Monday, April 6, 2009

Three small poems in two days, and here I was thinking I'd never write anything short again. But I still can't figure out what influences a shift in genre: why at some times I can only write prose, at other times only poems. And now I'm noting this shift in subgenre, from long narrative to short lyric. As far as I can tell, I'm reading the same sorts of things--novels and poetry, with a few signs and advertisements sucked in along the way. Nobody has made any suggestions to me about style or substance. Merely my brain has changed gears.
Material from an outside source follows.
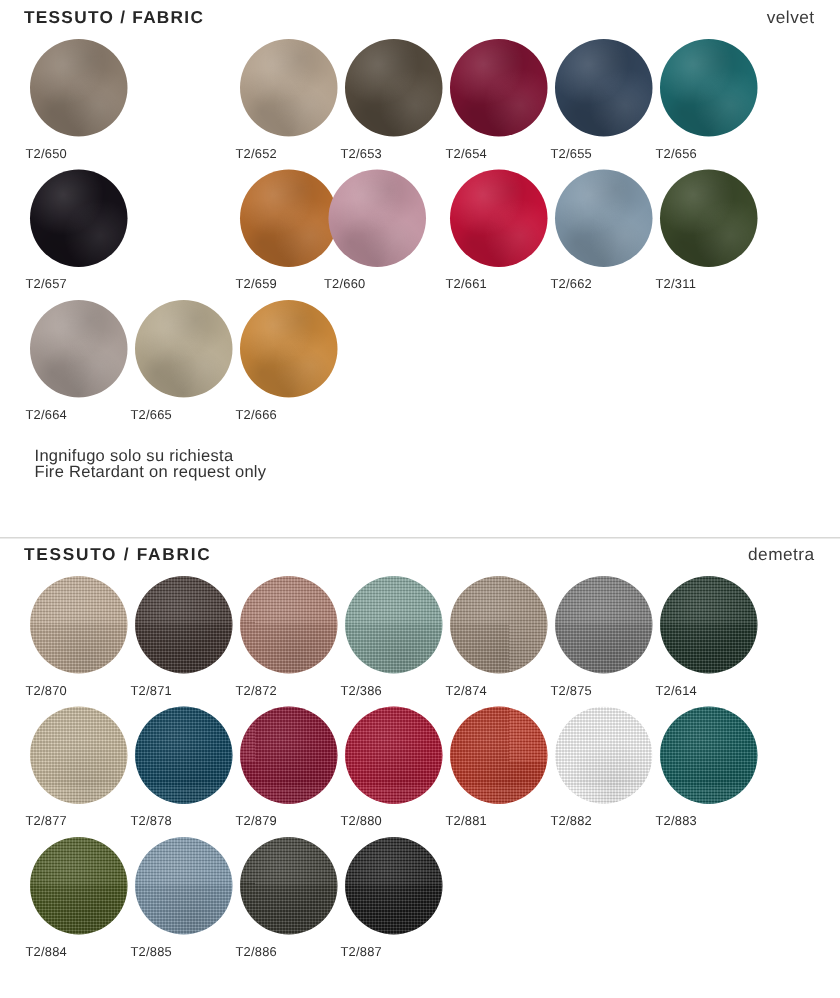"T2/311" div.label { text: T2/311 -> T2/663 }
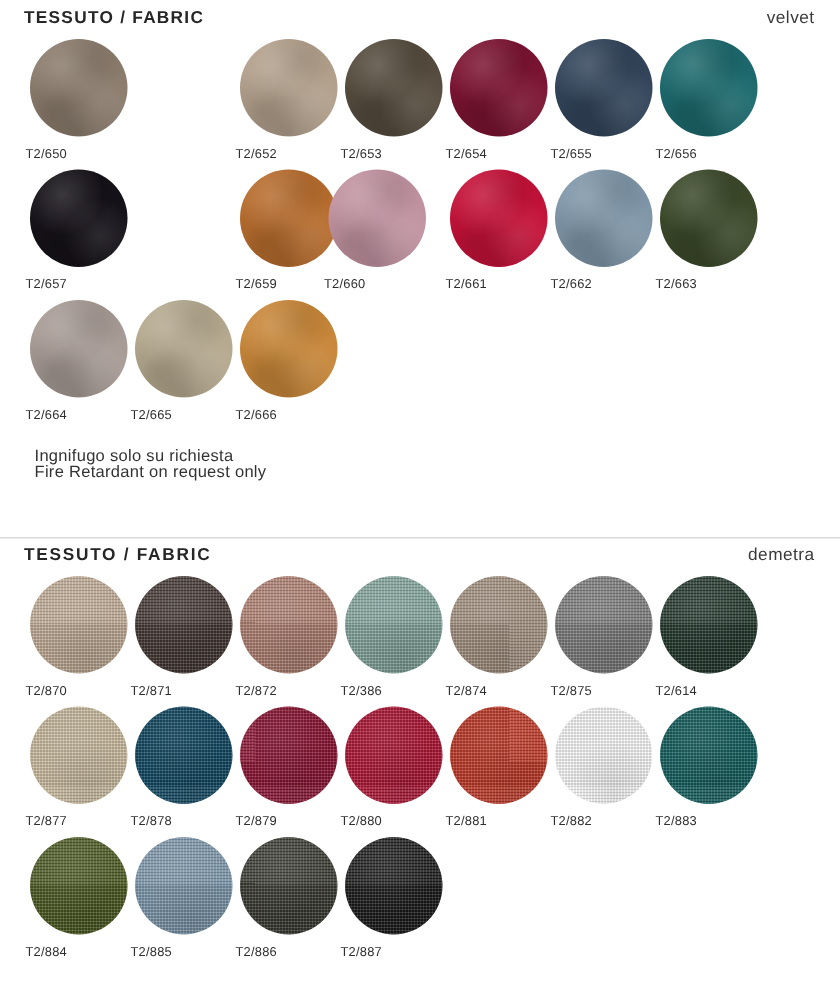"T2/614" div.label { text: T2/614 -> T2/587 }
Or perhaps lyric poems are a sign of spring.

Here's a poem that is full of repetition; and since my days are full of patterns, and the rain, too, repeats and repeats, I will copy it down for you, and perhaps it will drive you crazy, or perhaps you will like it.

Poem 160 from the Devonshire Manuscript

Sir Thomas Wyatt

I abide and abide and better abide,
          And after the olde prouerbe, the happie daye;
          And ever my ladye to me dothe saye:
          "Let me alone and I will prouyde."
I abide and abide and tarrye the tide,
         And with abiding spede well ye maye:
         Thus do I abide I wott allwaye,
         Nother obtayning nor yet denied.
Aye me! this long abidying
          Semithe to me as who sayethe
          A prolonging of a dieng dethe
Or a refusing of a desyred thing.
          Moche ware it bettre for to be playne
          Then to saye "abide" and yet shall not obtayne.

Dinner tonight: casserole-roasted pork, first dry-marinated in sage, salt, and green peppercorns; spoonbread; cucumber salad; plum flan.